[Dataset entries]
==============================
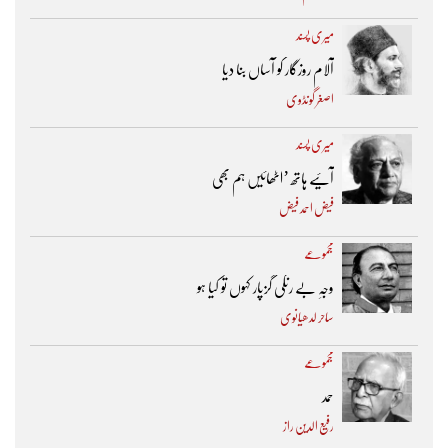
میری پسند
آلام روزگار کو آساں بنا دیا
اصغر گونڈوی
میری پسند
آئیے ہاتھ ’اٹھائیں ہم بھی
فیض احمد فیض
مجموعے
وجہِ بے رنگی گزپار کہوں تو کیا ہو
ساحر لدھیانوی
مجموعے
حمد
رفیع الدین راز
==============================
Job: Please transcribe every entry exactly as written, leaving the pictures out.

Exercise result:
میری پسند
آلام روزگار کو آساں بنا دیا
اصغر گونڈوی
میری پسند
آئیے ہاتھ ’اٹھائیں ہم بھی
فیض احمد فیض
مجموعے
وجہِ بے رنگی گزپار کہوں تو کیا ہو
ساحر لدھیانوی
مجموعے
حمد
رفیع الدین راز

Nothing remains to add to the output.